**What you will do:**
Update the part of the listing that opens with the line containing "family: Ardeidae" and runs through the end of the listing: write those lines out again with "scientific name" changed to "binomial name" and nothing else altered.

[Start Provided material]

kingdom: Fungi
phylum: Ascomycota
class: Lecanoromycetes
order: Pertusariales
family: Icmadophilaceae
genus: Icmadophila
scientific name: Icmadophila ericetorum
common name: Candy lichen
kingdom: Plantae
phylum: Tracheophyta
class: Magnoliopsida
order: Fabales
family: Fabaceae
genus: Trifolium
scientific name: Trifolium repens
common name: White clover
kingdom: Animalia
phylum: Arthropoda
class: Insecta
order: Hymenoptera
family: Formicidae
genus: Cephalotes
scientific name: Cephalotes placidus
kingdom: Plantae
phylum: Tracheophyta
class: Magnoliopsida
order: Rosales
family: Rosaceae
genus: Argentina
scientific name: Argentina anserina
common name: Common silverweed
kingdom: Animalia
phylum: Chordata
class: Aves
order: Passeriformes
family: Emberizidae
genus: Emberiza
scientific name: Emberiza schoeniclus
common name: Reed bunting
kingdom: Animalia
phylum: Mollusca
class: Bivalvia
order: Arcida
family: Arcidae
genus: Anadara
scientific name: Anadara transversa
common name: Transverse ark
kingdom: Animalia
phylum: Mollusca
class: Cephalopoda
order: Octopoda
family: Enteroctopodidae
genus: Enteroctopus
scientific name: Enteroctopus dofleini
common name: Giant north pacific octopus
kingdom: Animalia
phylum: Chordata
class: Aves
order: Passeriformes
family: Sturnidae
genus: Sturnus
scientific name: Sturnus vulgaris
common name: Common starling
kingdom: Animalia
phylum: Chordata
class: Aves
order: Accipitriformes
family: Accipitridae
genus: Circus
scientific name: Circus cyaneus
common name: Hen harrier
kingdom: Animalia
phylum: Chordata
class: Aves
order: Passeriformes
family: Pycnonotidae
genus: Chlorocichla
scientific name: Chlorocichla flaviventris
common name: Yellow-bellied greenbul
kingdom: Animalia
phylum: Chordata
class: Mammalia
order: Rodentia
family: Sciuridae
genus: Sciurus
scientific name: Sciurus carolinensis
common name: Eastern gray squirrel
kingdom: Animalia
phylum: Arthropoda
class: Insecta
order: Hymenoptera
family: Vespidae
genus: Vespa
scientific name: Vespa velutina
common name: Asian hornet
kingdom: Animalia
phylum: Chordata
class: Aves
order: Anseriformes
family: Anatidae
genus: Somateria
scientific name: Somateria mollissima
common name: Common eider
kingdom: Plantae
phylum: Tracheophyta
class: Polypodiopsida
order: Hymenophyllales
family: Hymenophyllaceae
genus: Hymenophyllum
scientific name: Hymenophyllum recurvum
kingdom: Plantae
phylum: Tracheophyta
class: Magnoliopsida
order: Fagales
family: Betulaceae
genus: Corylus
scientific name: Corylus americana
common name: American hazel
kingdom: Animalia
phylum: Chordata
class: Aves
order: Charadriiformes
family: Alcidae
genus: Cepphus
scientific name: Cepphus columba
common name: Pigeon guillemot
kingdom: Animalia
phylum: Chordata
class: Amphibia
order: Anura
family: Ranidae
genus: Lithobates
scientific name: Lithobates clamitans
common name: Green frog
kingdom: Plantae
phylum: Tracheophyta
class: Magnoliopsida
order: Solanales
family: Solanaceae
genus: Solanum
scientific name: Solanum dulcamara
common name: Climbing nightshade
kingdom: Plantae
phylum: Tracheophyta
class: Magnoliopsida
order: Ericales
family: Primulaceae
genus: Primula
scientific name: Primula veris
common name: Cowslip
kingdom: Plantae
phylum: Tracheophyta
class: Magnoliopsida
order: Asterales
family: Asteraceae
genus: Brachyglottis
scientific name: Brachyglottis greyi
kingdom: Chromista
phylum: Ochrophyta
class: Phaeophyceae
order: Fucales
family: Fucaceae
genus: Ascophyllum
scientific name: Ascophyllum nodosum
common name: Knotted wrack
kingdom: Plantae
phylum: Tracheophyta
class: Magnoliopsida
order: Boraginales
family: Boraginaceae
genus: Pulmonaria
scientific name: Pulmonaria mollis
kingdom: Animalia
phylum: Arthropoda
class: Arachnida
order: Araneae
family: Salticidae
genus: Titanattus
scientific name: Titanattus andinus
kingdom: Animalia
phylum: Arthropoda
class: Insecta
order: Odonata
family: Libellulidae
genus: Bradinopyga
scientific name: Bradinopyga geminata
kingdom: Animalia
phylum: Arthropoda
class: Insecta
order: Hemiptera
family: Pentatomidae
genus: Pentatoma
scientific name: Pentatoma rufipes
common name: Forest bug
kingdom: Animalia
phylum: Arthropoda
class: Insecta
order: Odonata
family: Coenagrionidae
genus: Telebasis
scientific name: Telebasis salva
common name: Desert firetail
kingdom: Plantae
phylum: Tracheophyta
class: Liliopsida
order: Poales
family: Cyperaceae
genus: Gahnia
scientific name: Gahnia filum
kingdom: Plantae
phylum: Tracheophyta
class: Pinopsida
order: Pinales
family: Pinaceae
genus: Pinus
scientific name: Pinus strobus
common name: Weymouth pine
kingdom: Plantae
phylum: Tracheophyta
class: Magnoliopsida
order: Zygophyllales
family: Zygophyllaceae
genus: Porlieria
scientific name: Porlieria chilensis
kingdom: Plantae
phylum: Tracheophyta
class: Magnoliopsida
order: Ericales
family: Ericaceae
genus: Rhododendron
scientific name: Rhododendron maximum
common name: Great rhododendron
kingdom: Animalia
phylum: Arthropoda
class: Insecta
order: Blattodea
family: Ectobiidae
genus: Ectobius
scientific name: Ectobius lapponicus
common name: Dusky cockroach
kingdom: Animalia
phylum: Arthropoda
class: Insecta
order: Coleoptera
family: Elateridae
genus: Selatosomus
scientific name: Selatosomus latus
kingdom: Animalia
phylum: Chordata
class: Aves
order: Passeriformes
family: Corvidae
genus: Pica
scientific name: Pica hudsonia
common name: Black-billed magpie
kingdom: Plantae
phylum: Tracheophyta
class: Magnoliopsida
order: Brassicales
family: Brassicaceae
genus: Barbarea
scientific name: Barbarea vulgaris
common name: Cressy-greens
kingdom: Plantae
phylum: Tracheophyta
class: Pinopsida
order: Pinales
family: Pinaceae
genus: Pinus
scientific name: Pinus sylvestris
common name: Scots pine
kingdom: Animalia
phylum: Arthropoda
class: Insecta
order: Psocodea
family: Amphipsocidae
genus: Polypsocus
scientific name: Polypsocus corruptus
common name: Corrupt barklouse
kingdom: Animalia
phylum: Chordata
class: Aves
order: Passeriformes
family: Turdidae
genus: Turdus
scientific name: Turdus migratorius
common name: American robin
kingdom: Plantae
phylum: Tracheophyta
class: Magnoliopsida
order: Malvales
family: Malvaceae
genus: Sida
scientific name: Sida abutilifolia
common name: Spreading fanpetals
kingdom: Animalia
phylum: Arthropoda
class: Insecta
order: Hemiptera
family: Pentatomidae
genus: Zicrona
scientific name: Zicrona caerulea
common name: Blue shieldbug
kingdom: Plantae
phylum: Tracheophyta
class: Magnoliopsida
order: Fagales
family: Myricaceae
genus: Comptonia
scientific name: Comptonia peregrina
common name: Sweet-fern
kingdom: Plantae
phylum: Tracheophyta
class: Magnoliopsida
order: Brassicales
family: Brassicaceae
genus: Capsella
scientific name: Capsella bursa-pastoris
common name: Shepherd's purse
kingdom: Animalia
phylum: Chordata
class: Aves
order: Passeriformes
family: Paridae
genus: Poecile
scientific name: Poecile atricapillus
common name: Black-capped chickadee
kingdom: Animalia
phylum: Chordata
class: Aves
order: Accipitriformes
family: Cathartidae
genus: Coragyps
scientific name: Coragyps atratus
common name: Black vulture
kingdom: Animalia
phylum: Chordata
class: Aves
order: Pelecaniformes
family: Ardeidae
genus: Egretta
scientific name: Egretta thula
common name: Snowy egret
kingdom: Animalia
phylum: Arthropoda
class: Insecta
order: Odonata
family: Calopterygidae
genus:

[End Provided material]

**Exercise solution:**
family: Ardeidae
genus: Egretta
binomial name: Egretta thula
common name: Snowy egret
kingdom: Animalia
phylum: Arthropoda
class: Insecta
order: Odonata
family: Calopterygidae
genus:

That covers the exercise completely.